Last season, the Detroit Pistons took guard Killian Hayes with the No. 7 pick in the draft and made him a starter from day one. Coach Dwane Casey admitted later that the 6-foot-5 Frenchman did not earn the job in training camp. It was entirely due to where he was drafted. They wanted to see if he would ‘sink or swim’.

Mostly he sank. His starting games ended after just seven, when a serious hip injury sidelined Hayes for three months. At the time he was shooting 25-percent from the field. How bad is that? It’s 10 percentage points worse then Ben Simmons’ playoff foul shooting,

When Hayes returned, he began by coming off the bench and slowly working his way back into the starting lineup (when the games were meaningless), Hayes played much better.

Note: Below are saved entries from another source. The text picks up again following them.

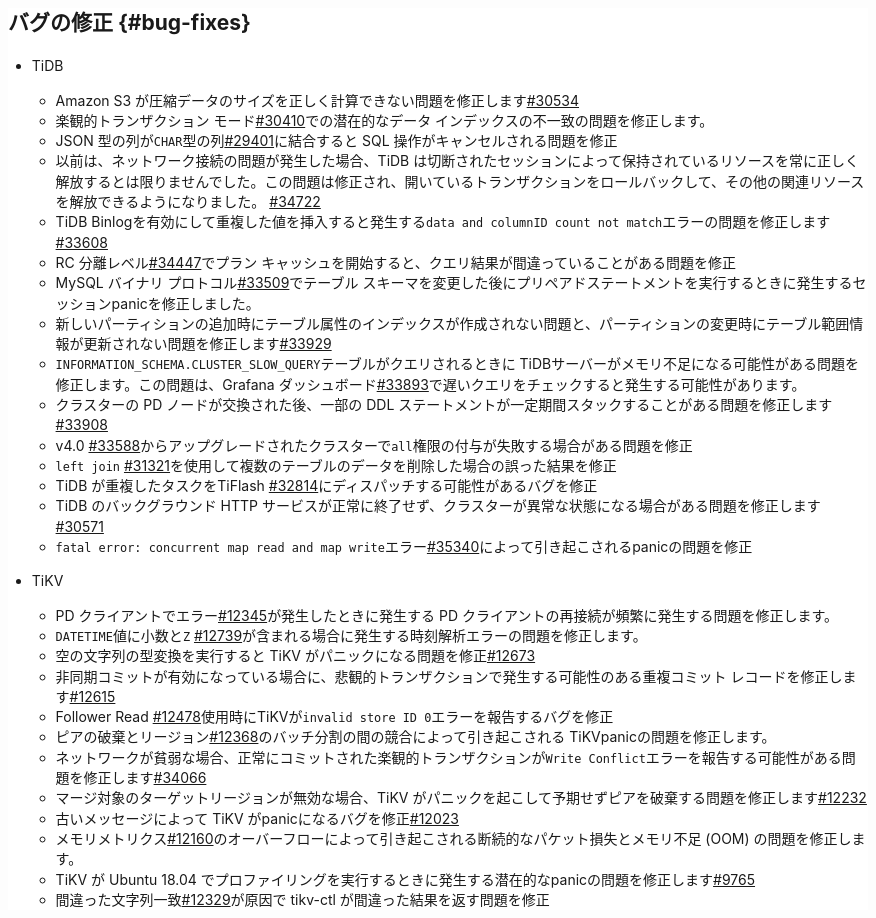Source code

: ## バグの修正 {#bug-fixes}

-   TiDB

    -   Amazon S3 が圧縮データのサイズを正しく計算できない問題を修正します[<a href="https://github.com/pingcap/tidb/issues/30534">#30534</a>](https://github.com/pingcap/tidb/issues/30534)
    -   楽観的トランザクション モード[<a href="https://github.com/pingcap/tidb/issues/30410">#30410</a>](https://github.com/pingcap/tidb/issues/30410)での潜在的なデータ インデックスの不一致の問題を修正します。
    -   JSON 型の列が`CHAR`型の列[<a href="https://github.com/pingcap/tidb/issues/29401">#29401</a>](https://github.com/pingcap/tidb/issues/29401)に結合すると SQL 操作がキャンセルされる問題を修正
    -   以前は、ネットワーク接続の問題が発生した場合、TiDB は切断されたセッションによって保持されているリソースを常に正しく解放するとは限りませんでした。この問題は修正され、開いているトランザクションをロールバックして、その他の関連リソースを解放できるようになりました。 [<a href="https://github.com/pingcap/tidb/issues/34722">#34722</a>](https://github.com/pingcap/tidb/issues/34722)
    -   TiDB Binlogを有効にして重複した値を挿入すると発生する`data and columnID count not match`エラーの問題を修正します[<a href="https://github.com/pingcap/tidb/issues/33608">#33608</a>](https://github.com/pingcap/tidb/issues/33608)
    -   RC 分離レベル[<a href="https://github.com/pingcap/tidb/issues/34447">#34447</a>](https://github.com/pingcap/tidb/issues/34447)でプラン キャッシュを開始すると、クエリ結果が間違っていることがある問題を修正
    -   MySQL バイナリ プロトコル[<a href="https://github.com/pingcap/tidb/issues/33509">#33509</a>](https://github.com/pingcap/tidb/issues/33509)でテーブル スキーマを変更した後にプリペアドステートメントを実行するときに発生するセッションpanicを修正しました。
    -   新しいパーティションの追加時にテーブル属性のインデックスが作成されない問題と、パーティションの変更時にテーブル範囲情報が更新されない問題を修正します[<a href="https://github.com/pingcap/tidb/issues/33929">#33929</a>](https://github.com/pingcap/tidb/issues/33929)
    -   `INFORMATION_SCHEMA.CLUSTER_SLOW_QUERY`テーブルがクエリされるときに TiDBサーバーがメモリ不足になる可能性がある問題を修正します。この問題は、Grafana ダッシュボード[<a href="https://github.com/pingcap/tidb/issues/33893">#33893</a>](https://github.com/pingcap/tidb/issues/33893)で遅いクエリをチェックすると発生する可能性があります。
    -   クラスターの PD ノードが交換された後、一部の DDL ステートメントが一定期間スタックすることがある問題を修正します[<a href="https://github.com/pingcap/tidb/issues/33908">#33908</a>](https://github.com/pingcap/tidb/issues/33908)
    -   v4.0 [<a href="https://github.com/pingcap/tidb/issues/33588">#33588</a>](https://github.com/pingcap/tidb/issues/33588)からアップグレードされたクラスターで`all`権限の付与が失敗する場合がある問題を修正
    -   `left join` [<a href="https://github.com/pingcap/tidb/issues/31321">#31321</a>](https://github.com/pingcap/tidb/issues/31321)を使用して複数のテーブルのデータを削除した場合の誤った結果を修正
    -   TiDB が重複したタスクをTiFlash [<a href="https://github.com/pingcap/tidb/issues/32814">#32814</a>](https://github.com/pingcap/tidb/issues/32814)にディスパッチする可能性があるバグを修正
    -   TiDB のバックグラウンド HTTP サービスが正常に終了せず、クラスターが異常な状態になる場合がある問題を修正します[<a href="https://github.com/pingcap/tidb/issues/30571">#30571</a>](https://github.com/pingcap/tidb/issues/30571)
    -   `fatal error: concurrent map read and map write`エラー[<a href="https://github.com/pingcap/tidb/issues/35340">#35340</a>](https://github.com/pingcap/tidb/issues/35340)によって引き起こされるpanicの問題を修正

-   TiKV

    -   PD クライアントでエラー[<a href="https://github.com/tikv/tikv/issues/12345">#12345</a>](https://github.com/tikv/tikv/issues/12345)が発生したときに発生する PD クライアントの再接続が頻繁に発生する問題を修正します。
    -   `DATETIME`値に小数と`Z` [<a href="https://github.com/tikv/tikv/issues/12739">#12739</a>](https://github.com/tikv/tikv/issues/12739)が含まれる場合に発生する時刻解析エラーの問題を修正します。
    -   空の文字列の型変換を実行すると TiKV がパニックになる問題を修正[<a href="https://github.com/tikv/tikv/issues/12673">#12673</a>](https://github.com/tikv/tikv/issues/12673)
    -   非同期コミットが有効になっている場合に、悲観的トランザクションで発生する可能性のある重複コミット レコードを修正します[<a href="https://github.com/tikv/tikv/issues/12615">#12615</a>](https://github.com/tikv/tikv/issues/12615)
    -   Follower Read [<a href="https://github.com/tikv/tikv/issues/12478">#12478</a>](https://github.com/tikv/tikv/issues/12478)使用時にTiKVが`invalid store ID 0`エラーを報告するバグを修正
    -   ピアの破棄とリージョン[<a href="https://github.com/tikv/tikv/issues/12368">#12368</a>](https://github.com/tikv/tikv/issues/12368)のバッチ分割の間の競合によって引き起こされる TiKVpanicの問題を修正します。
    -   ネットワークが貧弱な場合、正常にコミットされた楽観的トランザクションが`Write Conflict`エラーを報告する可能性がある問題を修正します[<a href="https://github.com/pingcap/tidb/issues/34066">#34066</a>](https://github.com/pingcap/tidb/issues/34066)
    -   マージ対象のターゲットリージョンが無効な場合、TiKV がパニックを起こして予期せずピアを破棄する問題を修正します[<a href="https://github.com/tikv/tikv/issues/12232">#12232</a>](https://github.com/tikv/tikv/issues/12232)
    -   古いメッセージによって TiKV がpanicになるバグを修正[<a href="https://github.com/tikv/tikv/issues/12023">#12023</a>](https://github.com/tikv/tikv/issues/12023)
    -   メモリメトリクス[<a href="https://github.com/tikv/tikv/issues/12160">#12160</a>](https://github.com/tikv/tikv/issues/12160)のオーバーフローによって引き起こされる断続的なパケット損失とメモリ不足 (OOM) の問題を修正します。
    -   TiKV が Ubuntu 18.04 でプロファイリングを実行するときに発生する潜在的なpanicの問題を修正します[<a href="https://github.com/tikv/tikv/issues/9765">#9765</a>](https://github.com/tikv/tikv/issues/9765)
    -   間違った文字列一致[<a href="https://github.com/tikv/tikv/issues/12329">#12329</a>](https://github.com/tikv/tikv/issues/12329)が原因で tikv-ctl が間違った結果を返す問題を修正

The point is, if Pistons management force fed the No. 7 pick to be a Game 1 starter, you know whoever they select at No.1 this year is going to start from the get-go.

So, if the first pick becomes a starter, who starts the game on the bench, who was a starter last year?

First, lets establish who the returning starters are.

The benchmark should be the May 8 game at the Philadelphia 76ers. That is the last time coach Casey played the veteran players, After that, they were out with ‘injuries’ and ‘rest’ and the kids all played and gained valuable experience (and pretty much lost every game).

Here was the starting line for Detroit vs. Philadephia:

Point guard: Killian Hayes

Shooting guard: Wayne Ellington (Note: Hamiduo Diallo probably would have startd but was out with an injury)

Center: Mason Plumlee

Small forward: Saddiq Bey

Power forward: Jerami Grant

Related Story. A tale of two Detroit Pistons lineups. light

Now, finding a spot for the No. 1 pick in the draft on a team that went 20-52 should seem easy. But is it?

Who is getting benched? Jerami Grant and  Saddiq Bey are currntly on Team USA. Not them. Hayes? He was starting when he didn’t deserve it, they are not making him a sub now that he looks good.

Plumlee? Guy had a good year and, if he moves to the bench, you want Isaiah Stewart becoming a third-stringer? Certainly not.

Diallo will probably cost Detroit a bunch of money to bring back, as he is a restricted free agent in a weak market. Are the Pistons going to pay, say $12-13 million a year, for a sub?

So who gets knocked out of the starting lineup is a little trickier than one would think.

We realize that 99.9% of Pistons fans want then to draft Oklahoma State guard Cade Cunningham. But, like GM Troy Weaver, we will do our due diligence. Who th No.1 pick replaces, has to be factor to be considered when making the choice.

It is generally agreed upon by most experts that four players stand above the rest in the draft: Cunningham, Gonzaga point guard Jalen Suggs, USC center Evan Mobley and Ignite G-League wing Jalen Green.

So let’s take each prospect, and see which Pistons starter … is no longer a starter.

Jalen Suggs in, Killian Hayes out

Suggs had the Zags as the top team in the country right up until the NCAA championship game, when they got blasted by Baylor. They could have been done in the semifinals, but Suggs hit a l-o-n-g three-pointer at the buzzer against UCLA to win the game.

Despite his outside shooting heroics, Suggs is not great beyond the arc. He did not make a three-pointer in 13 of Gonzaga’s 30 games.

A really good point guard but not much of a shooter. Detroit kind of already has that in Killian Hayes.

Coach Dwane Casey has said he does not mind having two ballhandlers in the game. But to start two guards, and neither can shoot from outside, is a different story. The Pistons already have a problem scoring as it is; to start a poor shooting backcourt just makes the problem worse.

In the future, Hayes or Suggs could learn to be good outside shooters. But it is not happening by the opener in November, 2021. Someone is headed to the bench.

That someone is Hayes. No.1 trumps No. 7. You think, after waiting 51 years for a No. 1 pick, fans are going to go for that player being a nice, bench piece? Uh-uh.

So if Suggs is the pick, Killian Hayes comes off the bench.